For more details, refer: http://hadoop.apache.org/docs/stable/hadoop-mapreduce-client/hadoop-mapreduce-client-core/mapred-default.xml



回答2:

mapred.compress.map.output: Is the compression of data between the mapper and the reducer. If you use snappy codec this will most likely increase read write speed and reduce network overhead. Don't worry about spitting here. These files are not stored in hdfs. They are temp files that exist only for the map reduce job.

mapred.map.output.compression.codec: I would use snappy

mapred.output.compress: This boolean flag will define is the whole map/reduce job will output compressed data. I would always set this to true also. Faster read/write speeds and less disk spaced used.

mapred.output.compression.type: I use block. This will make the compression splittable even for all compression formats (gzip, snappy, and bzip2) just make sure you're using a splitable file format like sequence, RCFile, or Avro.

mapred.output.compression.codec: this is the compression codec for the map/reduce job. I mostly use one of the three: Snappy (Fastest r/w 2x-3x compression), gzip (normal r fast w 5x-8x compression), bzip2 (slow r/w 8x-12x compression)

Also remember when compression mapred output, that because of splitting compression will differ base on your sorting order. The close like data is together the better the compression.



回答3:

"output compression" will compress your final output. To compress map-outputs only, use something like this:

  conf.set("mapred.compress.map.output", "true")
  conf.set("mapred.output.compression.type", "BLOCK"); 
  conf.set("mapred.map.output.compression.codec", "org.apache.hadoop.io.compress.GzipCodec"); 


回答4:

  1. You need to set "mapred.compress.map.output" to true.
  2. Optionally you can choose your compression codec by setting "mapred.map.output.compression.codec". NOTE1: mapred output compression should never be BLOCK. See the following JIRA for detail: https://issues.apache.org/jira/browse/HADOOP-1194 NOTE2: GZIP and BZ2 are CPU intensive. If you have slow network and GZIP or BZ2 gives better compression ratio, it may justify the spending of CPU cycles. Otherwise, consider LZO or Snappy codec.
    NOTE3: if you want to use map output compression, consider install the native codec which is invoked via JNI and gives you better performance.


回答5:

If you use MapR's distribution for Hadoop, you can get the benefits of compression without all the folderol with the codecs.

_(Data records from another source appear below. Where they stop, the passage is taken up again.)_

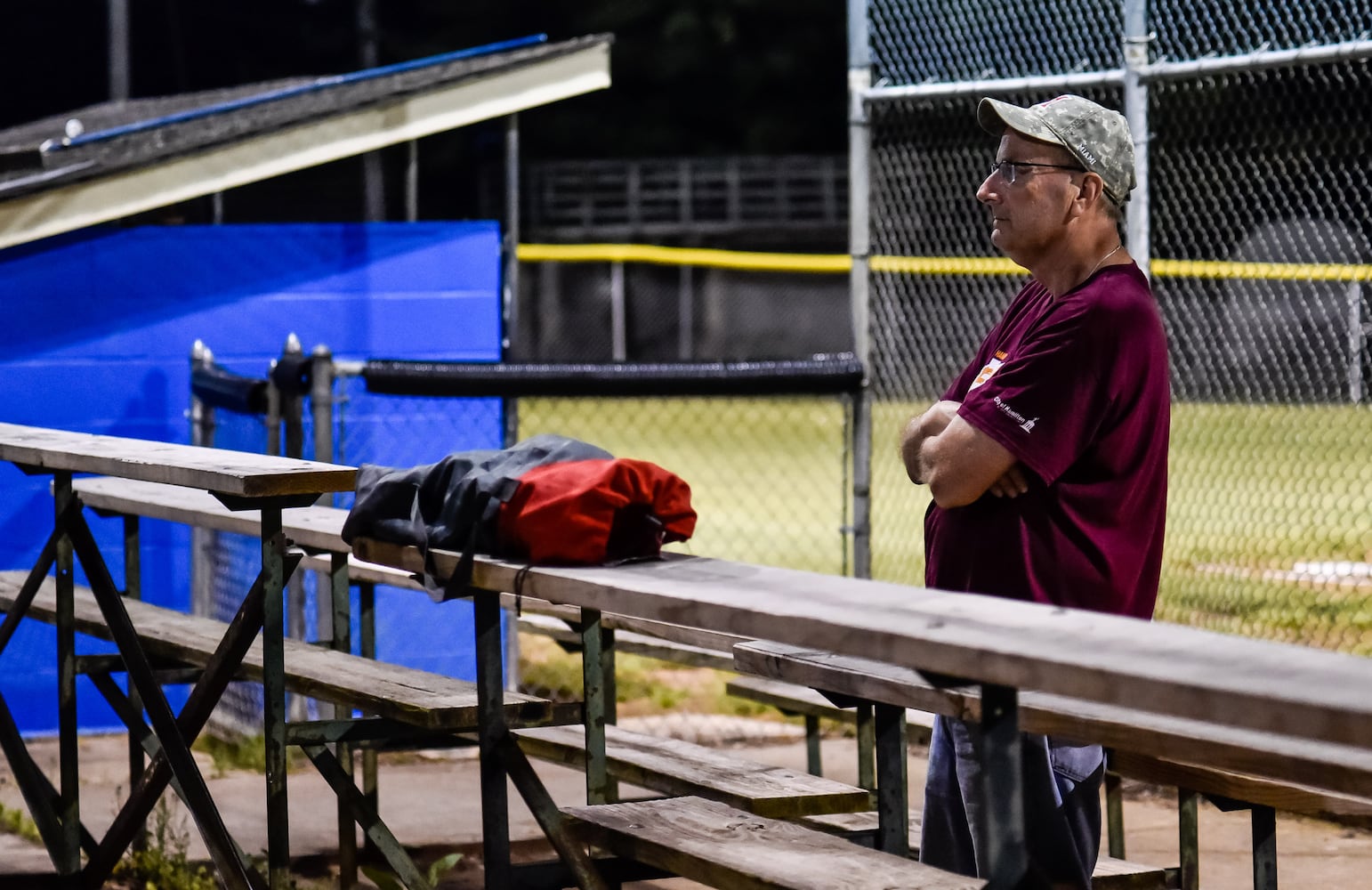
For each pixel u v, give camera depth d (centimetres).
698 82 11575
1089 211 909
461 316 1961
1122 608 884
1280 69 1497
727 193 10856
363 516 940
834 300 10806
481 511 881
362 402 1909
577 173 10894
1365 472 3002
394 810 1561
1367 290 1877
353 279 1930
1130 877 998
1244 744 792
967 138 1923
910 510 3247
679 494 892
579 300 10650
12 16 10262
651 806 948
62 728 1272
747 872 790
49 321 1844
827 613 698
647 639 1487
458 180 5531
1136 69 1558
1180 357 1931
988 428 865
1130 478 881
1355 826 924
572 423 6638
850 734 1875
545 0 11438
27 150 1841
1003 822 666
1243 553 2242
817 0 11444
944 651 636
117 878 1357
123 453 1096
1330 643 1969
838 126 11600
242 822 1510
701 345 10781
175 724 1088
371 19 11056
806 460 5278
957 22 1827
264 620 1012
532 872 937
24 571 1678
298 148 1869
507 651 1845
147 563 1891
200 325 1889
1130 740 830
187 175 1825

MapR compresses natively at the file system level so that the application doesn't need to know or care. Compression can be turned on or off at the directory level so you can compress inputs, but not outputs or whatever you like. Generally, the compression is so fast (it uses an algorithm similar to snappy by default) that most applications see a performance boost when using native compression. If your files are already compressed, that is detected very quickly and compression is turned off automatically so you don't see a penalty there, either.